*Given data*
------------------------------------------------------------------------
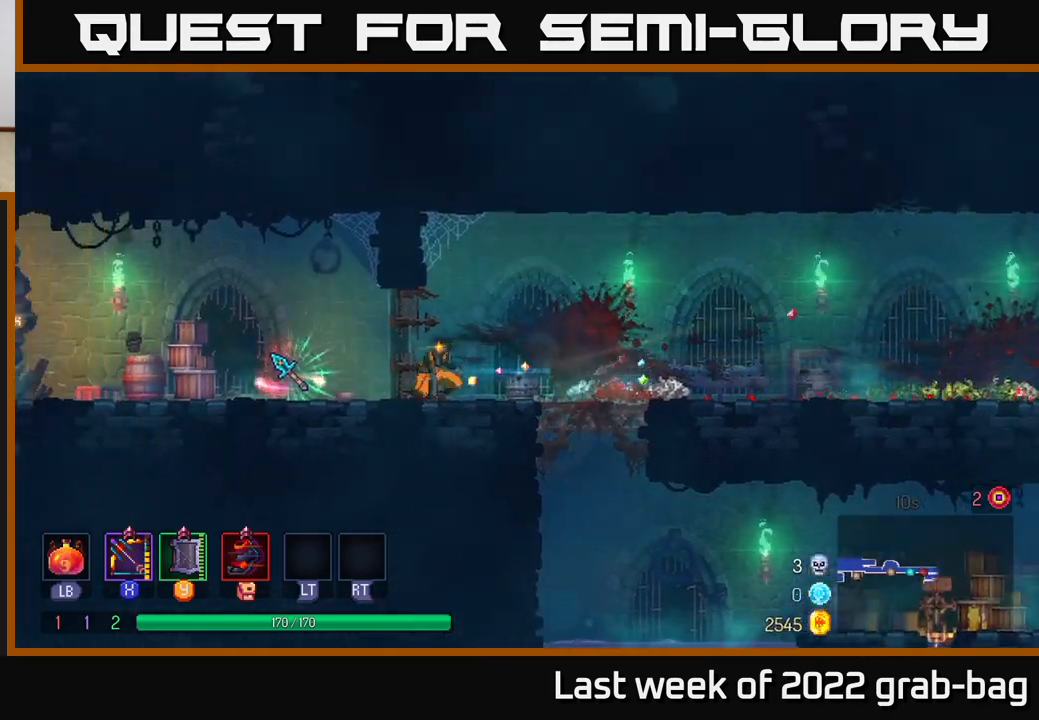
{"buttons": [], "left_stick": "center", "right_stick": "center", "events": [[333, "left_stick", "center"], [350, "R1", "down"], [433, "R1", "up"]]}
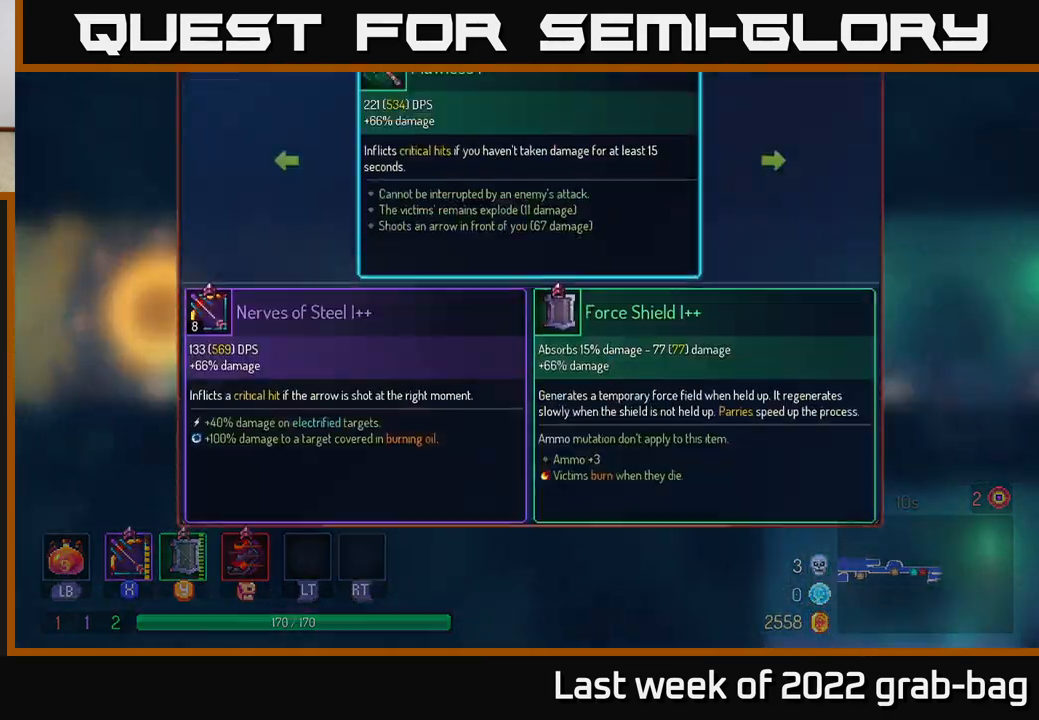
{"buttons": [], "left_stick": "center", "right_stick": "center", "events": []}
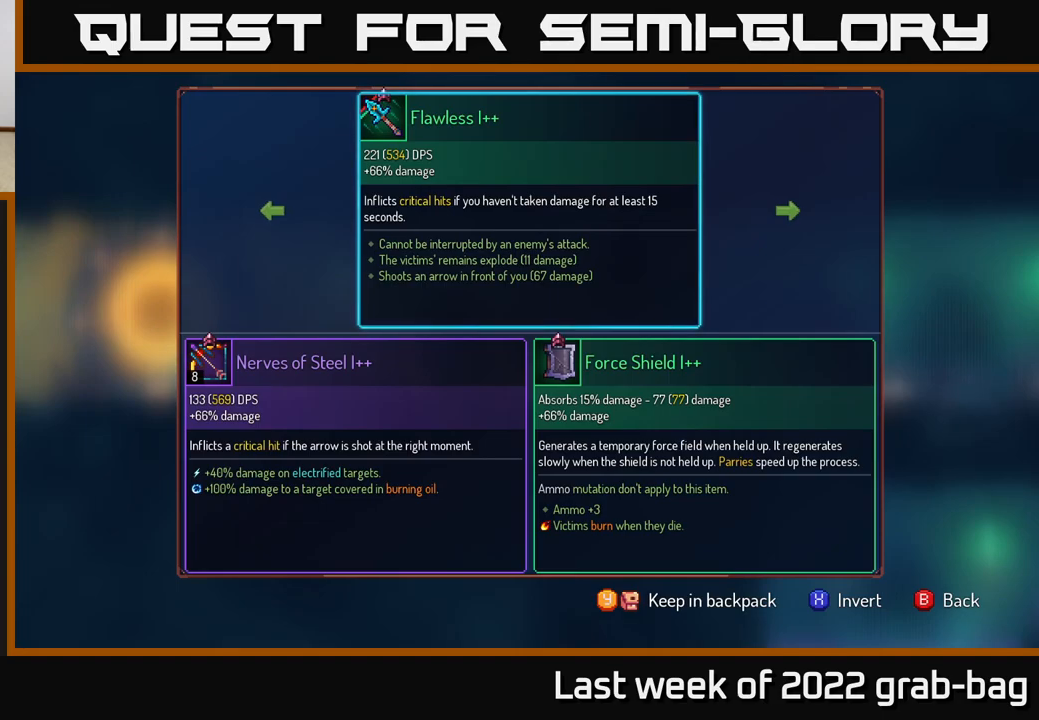
{"buttons": [], "left_stick": "center", "right_stick": "center", "events": []}
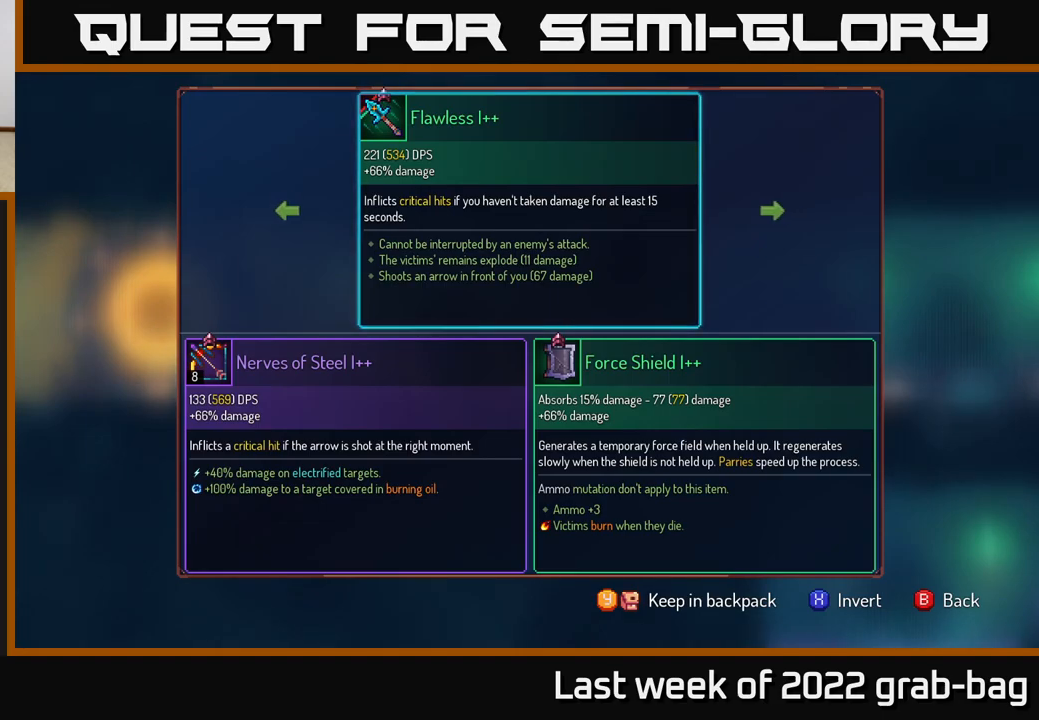
{"buttons": [], "left_stick": "center", "right_stick": "center", "events": []}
------------------------------------------------------------------------
*Problem*
Print the whole listing exactly, please, and keep any images out of it.

*Your response*
{"buttons": [], "left_stick": "center", "right_stick": "center", "events": [[333, "left_stick", "center"], [350, "R1", "down"], [433, "R1", "up"]]}
{"buttons": [], "left_stick": "center", "right_stick": "center", "events": []}
{"buttons": [], "left_stick": "center", "right_stick": "center", "events": []}
{"buttons": [], "left_stick": "center", "right_stick": "center", "events": []}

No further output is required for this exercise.